Only the metastore is supported, not Hive itself. There are several reasons why running Hive on Kubernetes may not be an optimal solution. The most obvious reason is that Hive requires YARN as an execution framework, and YARN assumes much of the same role as Kubernetes - i.e. assigning resources. For this reason we provide Trino as a query engine in the Stackable Data Platform instead of Hive. Trino still uses the Hive Metastore, hence the inclusion of this operator as well. There are multiple tools that can use the HMS:
-
HiveServer2
-
This is the "original" tool using the HMS.
-
It offers an endpoint, where you can submit HiveQL (similar to SQL) queries.
-
It needs a execution engine, e.g. YARN or Spark.
-
This operator does not support running the Hive server because of the complexity needed to operate YARN on Kubernetes.

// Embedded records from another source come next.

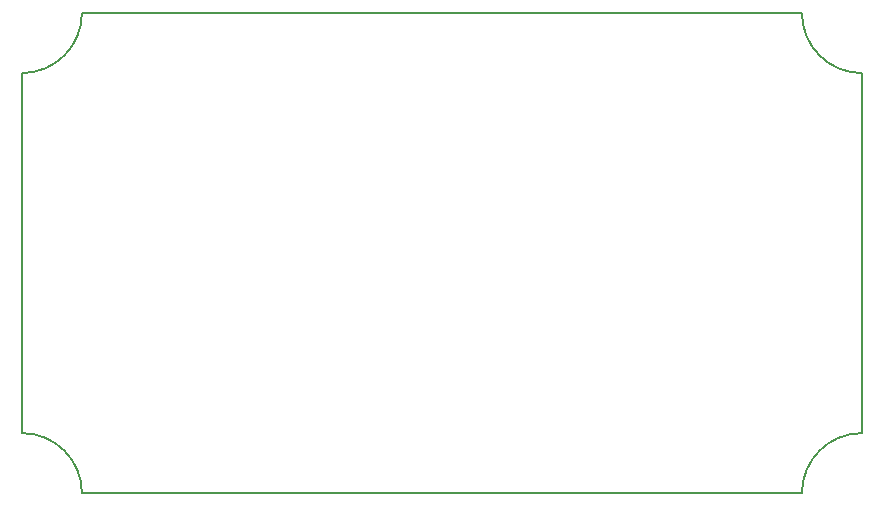
<source format=gbr>
G04 #@! TF.GenerationSoftware,KiCad,Pcbnew,(5.0.2)-1*
G04 #@! TF.CreationDate,2019-03-23T22:27:34-05:00*
G04 #@! TF.ProjectId,Power-Interposer-Board-AC,506f7765-722d-4496-9e74-6572706f7365,rev?*
G04 #@! TF.SameCoordinates,Original*
G04 #@! TF.FileFunction,Profile,NP*
%FSLAX46Y46*%
G04 Gerber Fmt 4.6, Leading zero omitted, Abs format (unit mm)*
G04 Created by KiCad (PCBNEW (5.0.2)-1) date 3/23/2019 10:27:34 PM*
%MOMM*%
%LPD*%
G01*
G04 APERTURE LIST*
%ADD10C,0.150000*%
G04 APERTURE END LIST*
D10*
X182880000Y-99060000D02*
G75*
G02X177800000Y-93980000I0J5080000D01*
G01*
X177800000Y-134620000D02*
G75*
G02X182880000Y-129540000I5080000J0D01*
G01*
X111760000Y-129540000D02*
G75*
G02X116840000Y-134620000I0J-5080000D01*
G01*
X116840000Y-93980000D02*
G75*
G02X111760000Y-99060000I-5080000J0D01*
G01*
X177800000Y-93980000D02*
X116840000Y-93980000D01*
X182880000Y-129540000D02*
X182880000Y-99060000D01*
X116840000Y-134620000D02*
X177800000Y-134620000D01*
X111760000Y-99060000D02*
X111760000Y-129540000D01*
M02*

</source>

YARN is a resource manager which is not meant to be running on Kubernetes as Kubernetes already manages its own resources.
-
We offer Trino as a (often times drop-in) replacement (see below)
-
-
-
Trino
-
Takes SQL queries and executes them against the tables, whose metadata are stored in HMS.
-
It should offer all the capabilities Hive offers including a lot of additional functionality, such as connections to other data sources.
-
-
Spark
-
Takes SQL or programmatic jobs and executes them against the tables, whose metadata are stored in HMS.
-
-
And others
Required external component: An SQL database
The Hive metastore requires a database to store metadata. Consult the required external components page for an overview of the supported databases and minimum supported versions.